这狗平日里也是个势利眼,仗着主子的势,见着衣衫褴褛的乞儿、路过的穷苦渔夫,都要狂吠几声。
往常景意路过,哪怕是手里拿着干粮,这狗也得追着他咬出二里地。
可今日怪了。
景意才刚转过那个土坡,离得还有十几丈远。
那正晒着太阳舔毛的李富贵,耳朵猛地一竖,狗眼里凶光散了个干净。
畜生总是比人灵敏。
人徒以衣冠取人,狗却能辨气识势。
李富贵尾夹双股间,惶惶钻向墙根狗洞,竟不敢稍露其首。
今日敛锋藏锐,方得苟全性命。
连畜类都已慑服。
想来李家诸人少时的号啕,定当更为凄厉入耳。
忽有一阵清风至。
三个道人不知何时立在了景意身后。
为首的中年道人,正是赶龙观那位。
他身后的两个年轻弟子,瞧见景意那一身血污,眉头微微一皱。
“无量天尊。”
老道轻叹一声。
“娃娃,你这满脸的花红,是遇着什么难事了?”
景意小手在衣角上蹭了蹭。
“没难事,刚才杀猪溅了一身。”
两个年轻道士面面相觑,谁家杀猪能杀出这般煞气?
老道闻,也不拆穿,只是往前踱了两步。
“杀猪好啊,有肉吃。”
老道笑眯眯地从怀里掏出一块帕子,递了过去。
“擦擦吧,猪血糊住了眼看不清前路。”
景意瞥了一眼那帕子,没接。
“道长也是来李家讨饭的?”
老道一愣,随即呵呵一笑。
“贫道是来寻缘的,但这缘分,不在李家这朱门酒肉臭里,倒像是在这路边的野草堆中。”
他右手从袖中探出,掌心托着一个巴掌大的罗盘。
那罗盘非金非木,通体乌黑,上面刻满了密密麻麻的天干地支,指针却是一根非铁非石的骨针。
“娃娃,伸手。”
景意惕地退了半步。
“不收钱,只是测一测灵根,若是块璞玉,总好过在这泥潭里烂掉。”
“如何?只需按在这盘上片刻。”
景意轻轻按在了罗盘中央。
那根骨针纹丝不动。
两个年轻弟子松了口气,眼中闪过一丝轻蔑,不过是个稍微凶悍点的野孩子罢了,半点灵根也无。
老道眉头微蹙,嘴里嘀咕着。
“明明气血如龙,怎会是个凡胎?”
“再试一次,用力些。

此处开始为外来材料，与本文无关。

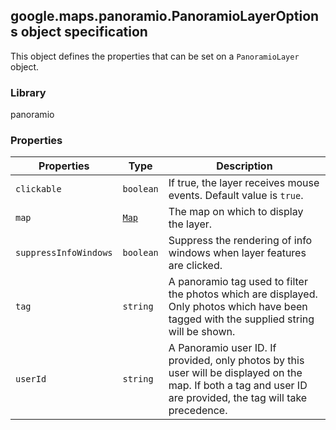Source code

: <h2 id="PanoramioLayerOptions">
google.maps.panoramio.PanoramioLayerOptions
object specification
</h2><p>This object defines the properties that can be set on a <code>PanoramioLayer</code> object.</p><h3>Library</h3><p>panoramio</p><h3>Properties</h3><table summary="interface PanoramioLayerOptions - Properties" width="100%">
<thead>
<tr><th>Properties</th>
<th>Type</th>
<th>Description</th>
</tr></thead>
<tbody>
<tr>
<td><code>clickable</code></td>
<td><code>boolean</code></td>
<td>If true, the layer receives mouse events. Default value is <code>true</code>.</td>
</tr>
<tr>
<td><code>map</code></td>
<td><code><a href="#Map">Map</a></code></td>
<td>The map on which to display the layer.</td>
</tr>
<tr>
<td><code>suppressInfoWindows</code></td>
<td><code>boolean</code></td>
<td>Suppress the rendering of info windows when layer features are clicked.</td>
</tr>
<tr>
<td><code>tag</code></td>
<td><code>string</code></td>
<td>A panoramio tag used to filter the photos which are displayed. Only photos which have been tagged with the supplied string will be shown.</td>
</tr>
<tr>
<td><code>userId</code></td>
<td><code>string</code></td>
<td>A Panoramio user ID. If provided, only photos by this user will be displayed on the map. If both a tag and user ID are provided, the tag will take precedence.</td>
</tr>
</tbody>
</table>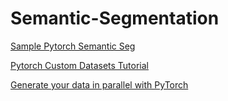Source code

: # Semantic-Segmentation

[Sample Pytorch Semantic Seg](https://medium.com/analytics-vidhya/pytorch-implementation-of-semantic-segmentation-for-single-class-from-scratch-81f96643c98c)

[Pytorch Custom Datasets Tutorial](https://github.com/utkuozbulak/pytorch-custom-dataset-examples)

[Generate your data in parallel with PyTorch](https://stanford.edu/~shervine/blog/pytorch-how-to-generate-data-parallel)
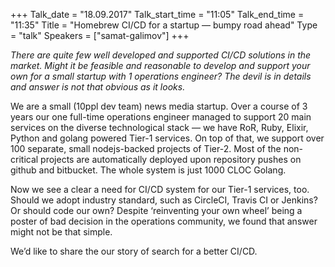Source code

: +++
Talk_date = "18.09.2017"
Talk_start_time = "11:05"
Talk_end_time = "11:35"
Title = "Homebrew CI/CD for a startup — bumpy road ahead"
Type = "talk"
Speakers = ["samat-galimov"]
+++

<p><em>There are quite few well developed and supported CI/CD solutions in the market. Might it be feasible and reasonable to develop and support your own for a small startup with 1 operations engineer? The devil is in details and answer is not that obvious as it looks.</em></p>

<p>We are a small (10ppl dev team) news media startup. Over a course of 3 years our one full-time operations engineer managed to support 20 main services on the diverse technological stack — we have RoR, Ruby, Elixir, Python and golang powered Tier-1 services. On top of that, we support over 100 separate, small nodejs-backed projects of Tier-2. Most of the non-critical projects are automatically deployed upon repository pushes on github and bitbucket. The whole system is just 1000 CLOC Golang. </p>

<p>Now we see a clear a need for CI/CD system for our Tier-1 services, too. Should we adopt industry standard, such as CircleCI, Travis CI or Jenkins? Or should code our own? Despite ‘reinventing your own wheel’ being a poster of bad decision in the operations community, we found that answer might not be that simple.</p>

<p>We’d like to share the our story of search for a better CI/CD. </p>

”
景意闻加了把力,只听脆响迸裂,罗盘竟自中剖出一道裂隙。
此等蛮力,何其骇人?
景意收回手,背于身后,淡定说道。
“我没用力,我不赔。”
老道怔立当场,面色变幻纷呈。
他忆及赶龙观当年,有此悍猛之力的,唯剑修张承阙。
而今沧海桑田,观中仅剩三人。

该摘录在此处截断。